DAS LOFERER LOCH
Auf einer Höhe, unweit Lofer, geht ein Gang in die Erde, welcher sehr lang sein soll. Wer sich hinein wagt, gelangt nach vielem Steigen über Kies und Stein zu einem kleinen See, welchen man den "Loferer See" nennt, und der stark mit Schilf durchwachsen ist. In der Mitte sitzt eine schöne weiße Jungfrau auf einem Felsen, in welchem ein kostbarer Schatz in einer Truhe bewahrt wird, welchen die weiße Gestalt hütet. Woher und warum alles so gekommen ist, erzählt die Volkssage auf folgende Weise:
Vor vielen Jahren stand auf diesem Platze eine königlich geschmückte Grafenburg. Der Graf war aber ein wilder, schlechter, stolzer Mann, ein Scheusal mit einem Worte. Er schwelgte und verbrauste Tausende wegen seiner Gelüste; wenn aber ein Armer kam, um nur die Brosamen zu erbitten, die vom Grafentische fielen, so wurde der Arme mit Hunden zum Schlosse hinaus- und durch den Garten gehetzt, worüber der Graf jedesmal herzlich lachen und sich weidlich ergötzen konnte.
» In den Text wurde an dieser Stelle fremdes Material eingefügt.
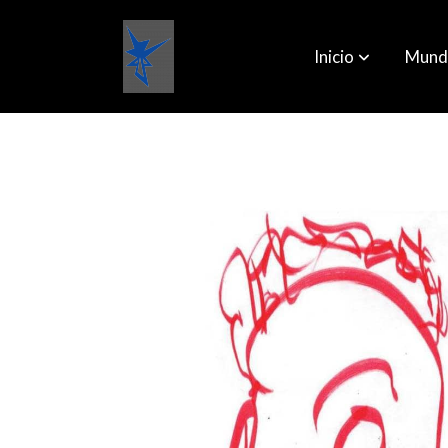
Inicio
Mund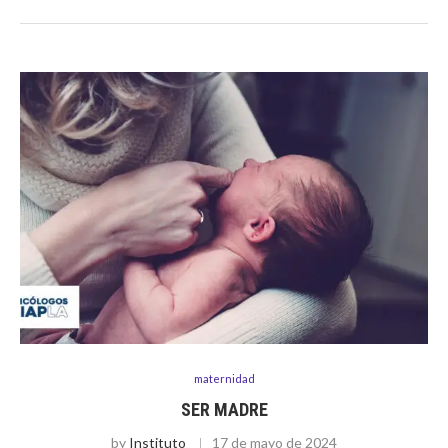
maternidad
SER MADRE
by
Instituto
17 de mayo de 2024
Abends vor einem heiligen Frauentag war beim Grafen bis tief in die Nacht hinein ein großartiges Fest-, eigentlich Saufgelage, und der Jäger des Grafen wollte sich auch gütlich tun und schlich mit einer Kerze in der Hand in den Keller hinab. Und wie er bei der Pulverkammer vorbeiging, die in der Nähe war, dachte er nicht daran und schneuzte das Licht mit den Fingern, warf den glühenden "Lichtputzn" (die glühende Schnappe) weg, und der Zugwind führte ihn gerade durch ein unverglastes Gitterfenster in deren Tür und auf ein offenes Pulverfäßchen. In diesem Augenblick erdröhnte ein entsetzliches Krachen, und das ganze Schloß flog in die Luft, alle Bewohner und Gäste wurden unter seinen Trümmern begraben, und der böse Graf fuhr in den Abgrund hinunter und soll zu einem Höllenhund verwunschen sein, um die vielen Schätze zu hüten, von denen er einen so üblen Gebrauch gemacht hatte. Wer aber die weiße Gestalt mit der Truhe sein soll, das hat noch kein Mensch erfahren können.